_Примените прочитанное_:
(a) Выведите без изменений отрывок текста о Сперанском от слов "Сперанский знатный сын" до слов "гадая, ожидают чего-то!.." включительно.
(b) Ответьте по тексту о Сперанском:
(i) Воспитанником какой семинарии был Сперанский?
(ii) Кем был его отец?
(iii) В продолжение скольких царствований он непосредственно участвовал в важнейших установлениях?

_Фрагмент текста_:
┌────────

М.: Институт русской цивилизации, Родная страна, 2014.
ДУМА ПРИ ГРОБЕ ГРАФА СПЕРАНСКОГО
Около полувека тому назад воспитанник Владимирской семинарии в простом тулупе, с несколькими рублевиками в кармане, с благословением сельского священника, отца своего, вошел, трепетною ногою, в ворота Александро-Невской лавры. И вот он под раззолоченным балдахином погребальной колесницы, окруженный факелами и облаком кадильного фимиама, въезжает в те самые ворота -- графом Сперанским, знатным и знаменитым сановником империи.
Так славный мореходец, проплыв грозные пучины дальних морей, возвращается бездыханный в отишие той отечественной пристани, из которой на гордо поднятых ветрилах, как на крыльях надежды, вылетел он некогда со всеми мечтами счастия и славы!
Много крутых стремнин и тяжких распутий перейти надобно для окончания такого поприща, какое совершил Сперанский. Но утешительно то, что в России подобная дорога каждому отличному дарованию и заслуге открыта!
Сперанский знатный сын дел своих! и даже творец своего имени, которое получил он в училище за отличные успехи1, ибо выполнил прорицательное его ознаменование и сделал историческим. Оно вписано в летопись нашей славы. Завеса смерти со всеми испещряющими ее ужасами шумно опустилась! За нею -- дух на суде Божием! Перед ней гроб и дела! Потомство с беспристрастием, а сорокалетняя дружба, сквозь слезы, их рассматривают.
Сперанский принадлежит к числу тех редких мужей, которые восходят на политическом горизонте как вековые светила и, обтекая более или менее обширную сферу, несясь более или менее быстро, пылая более или менее ярко, -- его озаряют. Все на них смотрят и, гадая, ожидают чего-то!..
Он пал на поле чести доблестей гражданских. Достойный одр мужа знаменитого, которому нет подобного в нашей истории, по разнообразию обширных и глубоких его познаний, по зоркости ума его, по смелому и высокому полету его мыслей, по дару слова, соединявшему силу и простоту с какою-то неподражаемою очаровательностию, и которым изустно и на письме владел он без всякого приуготовления легко и непринужденно по быстрому объему и ясному изложению самых трудных государственных предметов; по непосредственному участию, в продолжение четырех царствований, в важнейших установлениях.

└────────

_Фрагмент набора данных_:

┌────────

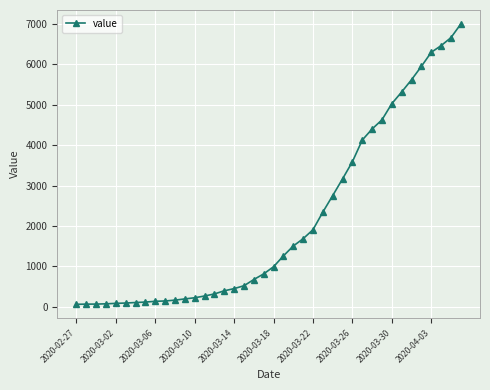

What is the difference between the maximum and minimum values?

6931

└────────

_Ответы_:
(a)
Сперанский знатный сын дел своих! и даже творец своего имени, которое получил он в училище за отличные успехи1, ибо выполнил прорицательное его ознаменование и сделал историческим. Оно вписано в летопись нашей славы. Завеса смерти со всеми испещряющими ее ужасами шумно опустилась! За нею -- дух на суде Божием! Перед ней гроб и дела! Потомство с беспристрастием, а сорокалетняя дружба, сквозь слезы, их рассматривают.
Сперанский принадлежит к числу тех редких мужей, которые восходят на политическом горизонте как вековые светила и, обтекая более или менее обширную сферу, несясь более или менее быстро, пылая более или менее ярко, -- его озаряют. Все на них смотрят и, гадая, ожидают чего-то!..

(b)
(i) Владимирской семинарии.
(ii) Сельским священником.
(iii) Четырех.